# [Text passage]
'''

If you’re like most nonprofit marketers and fundraisers, you send lots of email. Though peer to peer fundraising, crowdfunding, social media campaigns, and other tactics have become popular in recent years, email is still king when it comes to fundraising (my colleague Tim Kachuriak wrote about this here). But we’ve recently been doing some testing that suggests that we might not even be measuring the most important email metric of all.
Let me take a step back here.
Fundraising campaigns consist of a basic premise, over and over again.
- Explain the initiative you are trying to undertake
- Talk about why it’s relevant now
- And finally, present the donor with an opportunity to support it.
Not all fundraising campaigns do this, but most conform to some loose interpretation of this.
So when we go to measure success, we look at the email metric that shows us how many people did what we asked them to do, and how much they gave. We look at open rate, clickthrough rate, conversion rate, average gift, and total revenue.
And rightly so — it’s a fundraising campaign, right?
Often, an email metric is bundled up into something we call “response rate”. But what if we actually measured our emails by the real response rate: how many people replied?
People don’t reply to fundraising emails…do they? Maybe we aren’t giving them the chance.
In recent tests with nonprofits, we’ve been sending emails that sound like they came from a human being. Sure, we send out tens of thousands of them at once, but we put them through an important sniff test: does it feel like the sender (a real, breathing person) sat down and wrote this to me?
Are there things in this email that look like it came from an email marketing machine? Get rid of them. Is it in some sort of weird template that no one would ever personally use? Delete it.
When we’ve applied this sniff test to fundraising emails, we’ve seen astounding results.
For example, The Heritage Foundation had a fundraising email they were going to send from their organization’s president who had already sent 6 previous fundraising emails that month.

'''

# [Work instructions]
- A) Update the passage of the fundraising email article that opens with the words containing "When we’ve applied" and closes with "emails that month.", giving it again with "president" replaced by "executive director".
- B) In the fundraising email article, how many previous fundraising emails had The Heritage Foundation's president already sent that month?
- C) List the measures the fundraising email article names as the ones looked at when measuring a campaign's success.
The records are separate material with no connection to the fundraising email article.

# [Study material]
'''

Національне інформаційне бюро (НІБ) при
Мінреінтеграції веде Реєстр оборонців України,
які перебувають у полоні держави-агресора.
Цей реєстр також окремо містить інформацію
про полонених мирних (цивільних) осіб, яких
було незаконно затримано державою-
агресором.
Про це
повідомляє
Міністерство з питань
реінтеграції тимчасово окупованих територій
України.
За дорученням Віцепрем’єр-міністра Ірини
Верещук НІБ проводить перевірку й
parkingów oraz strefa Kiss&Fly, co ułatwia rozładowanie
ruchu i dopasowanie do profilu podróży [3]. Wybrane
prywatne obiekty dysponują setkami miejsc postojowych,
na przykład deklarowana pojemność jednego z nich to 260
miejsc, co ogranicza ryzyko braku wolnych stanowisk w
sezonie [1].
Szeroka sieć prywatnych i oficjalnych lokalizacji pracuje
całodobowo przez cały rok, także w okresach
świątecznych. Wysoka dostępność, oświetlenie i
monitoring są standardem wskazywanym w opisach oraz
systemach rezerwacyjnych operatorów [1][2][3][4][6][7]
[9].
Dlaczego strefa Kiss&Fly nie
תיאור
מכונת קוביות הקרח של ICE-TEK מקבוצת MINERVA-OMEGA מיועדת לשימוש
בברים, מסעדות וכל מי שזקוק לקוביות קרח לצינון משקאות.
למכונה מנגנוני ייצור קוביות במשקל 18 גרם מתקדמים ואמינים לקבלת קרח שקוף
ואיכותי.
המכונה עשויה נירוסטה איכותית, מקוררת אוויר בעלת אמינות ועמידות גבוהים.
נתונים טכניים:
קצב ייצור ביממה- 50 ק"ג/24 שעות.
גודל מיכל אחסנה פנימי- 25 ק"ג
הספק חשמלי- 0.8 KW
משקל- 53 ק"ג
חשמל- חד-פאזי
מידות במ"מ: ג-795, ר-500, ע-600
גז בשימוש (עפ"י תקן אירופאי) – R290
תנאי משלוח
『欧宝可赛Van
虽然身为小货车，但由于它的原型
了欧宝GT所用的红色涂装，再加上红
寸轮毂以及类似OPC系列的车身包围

'''

# [Task answers]
- A)
When we’ve applied this sniff test to fundraising emails, we’ve seen astounding results.
For example, The Heritage Foundation had a fundraising email they were going to send from their organization’s executive director who had already sent 6 previous fundraising emails that month.

- B) Six.

- C) Open rate, clickthrough rate, conversion rate, average gift, and total revenue.